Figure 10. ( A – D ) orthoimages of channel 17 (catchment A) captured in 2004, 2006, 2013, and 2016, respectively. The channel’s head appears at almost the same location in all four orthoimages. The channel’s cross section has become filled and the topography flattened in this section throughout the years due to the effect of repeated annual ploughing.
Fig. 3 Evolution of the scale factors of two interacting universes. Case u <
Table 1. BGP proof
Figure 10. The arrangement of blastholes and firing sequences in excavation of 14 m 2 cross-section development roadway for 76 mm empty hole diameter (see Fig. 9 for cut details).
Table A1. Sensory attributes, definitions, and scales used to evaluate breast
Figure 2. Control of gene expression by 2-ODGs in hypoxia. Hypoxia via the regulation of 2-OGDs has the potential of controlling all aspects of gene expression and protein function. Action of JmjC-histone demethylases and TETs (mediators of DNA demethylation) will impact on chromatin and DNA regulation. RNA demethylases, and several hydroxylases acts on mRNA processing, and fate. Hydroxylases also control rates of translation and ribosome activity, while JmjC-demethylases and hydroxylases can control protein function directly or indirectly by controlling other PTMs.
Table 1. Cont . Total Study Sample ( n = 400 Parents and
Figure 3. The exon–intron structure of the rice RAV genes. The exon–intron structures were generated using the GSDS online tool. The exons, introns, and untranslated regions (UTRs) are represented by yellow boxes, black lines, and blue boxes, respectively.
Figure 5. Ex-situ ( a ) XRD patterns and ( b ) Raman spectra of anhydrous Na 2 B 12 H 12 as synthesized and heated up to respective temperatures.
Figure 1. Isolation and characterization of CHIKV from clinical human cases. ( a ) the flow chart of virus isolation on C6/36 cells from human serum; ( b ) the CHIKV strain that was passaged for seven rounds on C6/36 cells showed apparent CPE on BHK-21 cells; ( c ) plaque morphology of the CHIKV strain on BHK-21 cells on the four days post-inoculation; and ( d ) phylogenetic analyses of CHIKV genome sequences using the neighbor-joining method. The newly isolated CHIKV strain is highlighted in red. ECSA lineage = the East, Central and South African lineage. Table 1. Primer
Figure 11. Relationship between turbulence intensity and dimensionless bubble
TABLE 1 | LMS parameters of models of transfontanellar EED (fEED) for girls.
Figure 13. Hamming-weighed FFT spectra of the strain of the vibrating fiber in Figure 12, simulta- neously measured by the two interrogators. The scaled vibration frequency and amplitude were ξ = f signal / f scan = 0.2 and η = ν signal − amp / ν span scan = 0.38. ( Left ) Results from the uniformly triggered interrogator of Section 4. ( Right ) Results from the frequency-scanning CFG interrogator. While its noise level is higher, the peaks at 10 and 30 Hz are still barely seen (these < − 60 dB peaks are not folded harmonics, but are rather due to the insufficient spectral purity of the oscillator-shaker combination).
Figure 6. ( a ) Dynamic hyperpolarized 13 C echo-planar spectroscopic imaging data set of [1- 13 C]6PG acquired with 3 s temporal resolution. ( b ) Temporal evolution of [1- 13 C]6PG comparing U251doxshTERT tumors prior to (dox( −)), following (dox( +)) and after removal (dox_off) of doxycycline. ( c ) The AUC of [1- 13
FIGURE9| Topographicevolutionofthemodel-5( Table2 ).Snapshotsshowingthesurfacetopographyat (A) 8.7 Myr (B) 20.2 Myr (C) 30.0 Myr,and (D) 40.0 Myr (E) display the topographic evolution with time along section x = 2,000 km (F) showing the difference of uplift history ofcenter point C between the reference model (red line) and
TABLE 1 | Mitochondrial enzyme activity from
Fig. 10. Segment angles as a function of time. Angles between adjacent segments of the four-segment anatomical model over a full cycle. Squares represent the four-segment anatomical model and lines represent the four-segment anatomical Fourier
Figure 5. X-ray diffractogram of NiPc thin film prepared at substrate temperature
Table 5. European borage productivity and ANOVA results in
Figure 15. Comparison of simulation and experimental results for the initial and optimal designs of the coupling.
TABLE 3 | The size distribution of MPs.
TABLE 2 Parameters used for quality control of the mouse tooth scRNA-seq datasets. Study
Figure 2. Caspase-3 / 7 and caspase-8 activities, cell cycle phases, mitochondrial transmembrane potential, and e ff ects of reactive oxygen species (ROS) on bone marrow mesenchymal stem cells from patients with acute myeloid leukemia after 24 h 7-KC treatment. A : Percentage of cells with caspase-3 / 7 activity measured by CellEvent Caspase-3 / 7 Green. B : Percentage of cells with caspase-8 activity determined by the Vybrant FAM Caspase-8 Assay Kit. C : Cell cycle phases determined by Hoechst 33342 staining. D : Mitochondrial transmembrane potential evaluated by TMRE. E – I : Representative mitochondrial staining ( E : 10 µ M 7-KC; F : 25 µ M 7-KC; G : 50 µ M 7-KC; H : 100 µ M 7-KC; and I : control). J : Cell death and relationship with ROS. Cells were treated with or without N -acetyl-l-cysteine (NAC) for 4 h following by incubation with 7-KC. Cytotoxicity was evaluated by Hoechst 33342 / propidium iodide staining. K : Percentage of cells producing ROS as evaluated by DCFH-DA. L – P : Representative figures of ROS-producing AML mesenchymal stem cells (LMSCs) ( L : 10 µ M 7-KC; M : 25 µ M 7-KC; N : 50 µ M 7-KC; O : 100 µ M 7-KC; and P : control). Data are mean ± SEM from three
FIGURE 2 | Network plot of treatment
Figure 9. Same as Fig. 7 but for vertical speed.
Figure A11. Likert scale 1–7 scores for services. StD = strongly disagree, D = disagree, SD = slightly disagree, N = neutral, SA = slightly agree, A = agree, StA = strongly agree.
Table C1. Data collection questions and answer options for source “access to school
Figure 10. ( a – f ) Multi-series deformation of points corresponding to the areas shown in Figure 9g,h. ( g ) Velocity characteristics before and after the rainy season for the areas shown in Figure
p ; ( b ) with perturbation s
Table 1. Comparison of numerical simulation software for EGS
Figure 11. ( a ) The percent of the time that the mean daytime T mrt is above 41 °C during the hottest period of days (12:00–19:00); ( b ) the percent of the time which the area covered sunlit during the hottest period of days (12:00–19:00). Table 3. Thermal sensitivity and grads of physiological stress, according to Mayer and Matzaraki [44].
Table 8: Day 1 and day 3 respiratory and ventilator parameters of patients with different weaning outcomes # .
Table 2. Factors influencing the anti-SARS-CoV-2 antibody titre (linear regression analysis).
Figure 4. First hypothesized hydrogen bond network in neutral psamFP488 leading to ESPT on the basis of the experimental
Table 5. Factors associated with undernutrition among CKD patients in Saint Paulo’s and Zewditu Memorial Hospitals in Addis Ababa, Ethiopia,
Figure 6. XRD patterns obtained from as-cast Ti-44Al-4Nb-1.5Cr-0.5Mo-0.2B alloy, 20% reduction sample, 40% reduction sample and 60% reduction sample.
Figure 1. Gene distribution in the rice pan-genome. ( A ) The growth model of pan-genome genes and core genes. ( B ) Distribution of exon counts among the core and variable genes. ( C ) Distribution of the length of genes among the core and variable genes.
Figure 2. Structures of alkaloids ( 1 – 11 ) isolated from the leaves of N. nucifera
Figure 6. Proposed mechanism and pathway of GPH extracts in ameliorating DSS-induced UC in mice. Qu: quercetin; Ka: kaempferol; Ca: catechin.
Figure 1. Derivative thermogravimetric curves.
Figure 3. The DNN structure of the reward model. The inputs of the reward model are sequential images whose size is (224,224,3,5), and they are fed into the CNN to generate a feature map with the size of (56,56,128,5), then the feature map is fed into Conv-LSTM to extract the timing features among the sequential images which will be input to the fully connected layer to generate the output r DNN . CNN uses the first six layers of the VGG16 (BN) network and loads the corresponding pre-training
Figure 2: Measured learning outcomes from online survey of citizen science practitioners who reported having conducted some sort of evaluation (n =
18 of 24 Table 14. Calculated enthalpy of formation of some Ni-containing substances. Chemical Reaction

▸ What to produce
When a line of the material holds the string "corresponding", copy that line.

▸ Exercise output
Figure 10. ( a – f ) Multi-series deformation of points corresponding to the areas shown in Figure 9g,h. ( g ) Velocity characteristics before and after the rainy season for the areas shown in Figure
Figure 3. The DNN structure of the reward model. The inputs of the reward model are sequential images whose size is (224,224,3,5), and they are fed into the CNN to generate a feature map with the size of (56,56,128,5), then the feature map is fed into Conv-LSTM to extract the timing features among the sequential images which will be input to the fully connected layer to generate the output r DNN . CNN uses the first six layers of the VGG16 (BN) network and loads the corresponding pre-training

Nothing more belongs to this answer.